There weren't many demonstrators at all, really. Most of the noise was coming from a group of people asking for someone imprisoned in Turkey to be released. There were many EU flags, but few people holding them; they were attached to railings and so on, along with some placards that probably sounded better at the committee meeting that decided on the wording.
There were also people dotted around the square with these.
They were getting honked at, too, maybe 3 or 4 times a minute (not counting ones that honked twice). The people honking them were driving trucks, taxis and (on at least one occasiona) a London bus. Only rarely were they honked by car drivers.
OK, given the amount of traffic present in the square, once every 15 or 20 seconds isn't a lot. London is the most pro-EU part of England, though. All the London newspapers are pro-EU. All the commercial radio stations are pro-EU. All the flags around the square were pro-EU. Still, though, there are not small numbers of Londoners honking their horns at anti-EU signs.

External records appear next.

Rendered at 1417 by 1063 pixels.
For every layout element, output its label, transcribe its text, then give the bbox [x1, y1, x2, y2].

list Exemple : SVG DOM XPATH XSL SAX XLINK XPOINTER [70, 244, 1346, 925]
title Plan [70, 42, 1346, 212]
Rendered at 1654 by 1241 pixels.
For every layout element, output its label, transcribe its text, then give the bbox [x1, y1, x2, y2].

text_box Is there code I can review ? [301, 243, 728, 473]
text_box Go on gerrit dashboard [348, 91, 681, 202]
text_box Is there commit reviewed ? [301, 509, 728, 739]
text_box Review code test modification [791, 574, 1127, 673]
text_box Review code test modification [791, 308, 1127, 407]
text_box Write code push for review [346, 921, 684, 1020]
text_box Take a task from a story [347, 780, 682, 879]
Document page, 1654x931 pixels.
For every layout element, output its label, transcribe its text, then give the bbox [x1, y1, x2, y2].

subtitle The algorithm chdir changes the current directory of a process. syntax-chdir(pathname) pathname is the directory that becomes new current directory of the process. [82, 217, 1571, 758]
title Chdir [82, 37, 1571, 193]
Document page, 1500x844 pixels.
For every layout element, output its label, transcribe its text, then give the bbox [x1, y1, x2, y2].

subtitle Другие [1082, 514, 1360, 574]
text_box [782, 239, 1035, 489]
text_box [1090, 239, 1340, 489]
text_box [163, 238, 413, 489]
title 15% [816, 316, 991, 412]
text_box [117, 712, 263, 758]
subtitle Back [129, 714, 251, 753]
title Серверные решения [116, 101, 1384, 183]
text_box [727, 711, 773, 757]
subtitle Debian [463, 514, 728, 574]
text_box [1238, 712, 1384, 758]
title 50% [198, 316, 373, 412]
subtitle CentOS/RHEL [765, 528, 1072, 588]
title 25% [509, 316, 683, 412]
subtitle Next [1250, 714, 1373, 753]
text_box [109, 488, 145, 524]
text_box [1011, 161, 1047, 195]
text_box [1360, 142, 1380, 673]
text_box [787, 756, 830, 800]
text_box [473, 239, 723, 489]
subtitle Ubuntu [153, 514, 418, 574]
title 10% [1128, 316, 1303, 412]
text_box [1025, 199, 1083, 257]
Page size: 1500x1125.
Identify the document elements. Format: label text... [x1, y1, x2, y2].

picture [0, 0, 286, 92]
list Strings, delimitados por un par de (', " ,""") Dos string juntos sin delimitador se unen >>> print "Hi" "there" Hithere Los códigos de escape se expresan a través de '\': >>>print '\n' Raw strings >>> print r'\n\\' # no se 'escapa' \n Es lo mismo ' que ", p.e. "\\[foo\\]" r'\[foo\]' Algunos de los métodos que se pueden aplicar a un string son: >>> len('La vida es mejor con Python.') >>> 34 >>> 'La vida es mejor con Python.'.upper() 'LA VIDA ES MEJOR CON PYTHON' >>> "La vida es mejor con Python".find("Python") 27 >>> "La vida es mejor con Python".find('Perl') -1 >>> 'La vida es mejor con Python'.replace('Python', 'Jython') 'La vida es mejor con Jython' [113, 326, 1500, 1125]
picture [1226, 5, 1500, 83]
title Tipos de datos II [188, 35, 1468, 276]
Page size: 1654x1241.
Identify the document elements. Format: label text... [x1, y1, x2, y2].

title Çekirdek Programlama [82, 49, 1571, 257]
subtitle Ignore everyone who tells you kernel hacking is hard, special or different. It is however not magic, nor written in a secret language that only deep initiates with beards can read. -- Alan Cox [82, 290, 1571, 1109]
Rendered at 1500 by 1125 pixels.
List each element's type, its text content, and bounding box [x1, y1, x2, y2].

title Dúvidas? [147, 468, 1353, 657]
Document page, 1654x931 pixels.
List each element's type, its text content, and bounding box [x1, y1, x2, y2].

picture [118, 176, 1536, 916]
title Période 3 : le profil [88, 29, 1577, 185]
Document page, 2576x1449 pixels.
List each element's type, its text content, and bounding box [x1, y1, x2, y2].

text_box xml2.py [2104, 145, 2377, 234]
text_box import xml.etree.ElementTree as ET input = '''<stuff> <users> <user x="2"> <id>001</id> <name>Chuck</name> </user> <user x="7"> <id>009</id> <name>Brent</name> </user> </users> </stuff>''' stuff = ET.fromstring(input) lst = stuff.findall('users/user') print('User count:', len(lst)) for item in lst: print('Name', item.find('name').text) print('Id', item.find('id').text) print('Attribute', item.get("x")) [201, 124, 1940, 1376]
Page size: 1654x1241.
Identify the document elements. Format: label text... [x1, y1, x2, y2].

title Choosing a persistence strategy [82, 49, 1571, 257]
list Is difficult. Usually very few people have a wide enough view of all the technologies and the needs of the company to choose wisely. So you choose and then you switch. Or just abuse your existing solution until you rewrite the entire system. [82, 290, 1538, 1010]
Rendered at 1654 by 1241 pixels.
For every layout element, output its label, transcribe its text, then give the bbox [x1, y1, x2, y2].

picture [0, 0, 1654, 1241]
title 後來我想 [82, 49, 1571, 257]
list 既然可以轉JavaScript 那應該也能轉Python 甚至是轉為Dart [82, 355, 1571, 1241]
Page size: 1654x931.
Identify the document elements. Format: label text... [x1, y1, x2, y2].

Those people asking for a "people's vote" to break the Westminster deadlock are, on the whole, of the opinion that the people will vote their way this time round. They may be in for a (second) shock.
If a referendum got us into this mess, I can't see one getting us out of it.
The next referendum I want to see is the one that proposes the UK should have no more referenda in future. They're almost invariably a bad idea.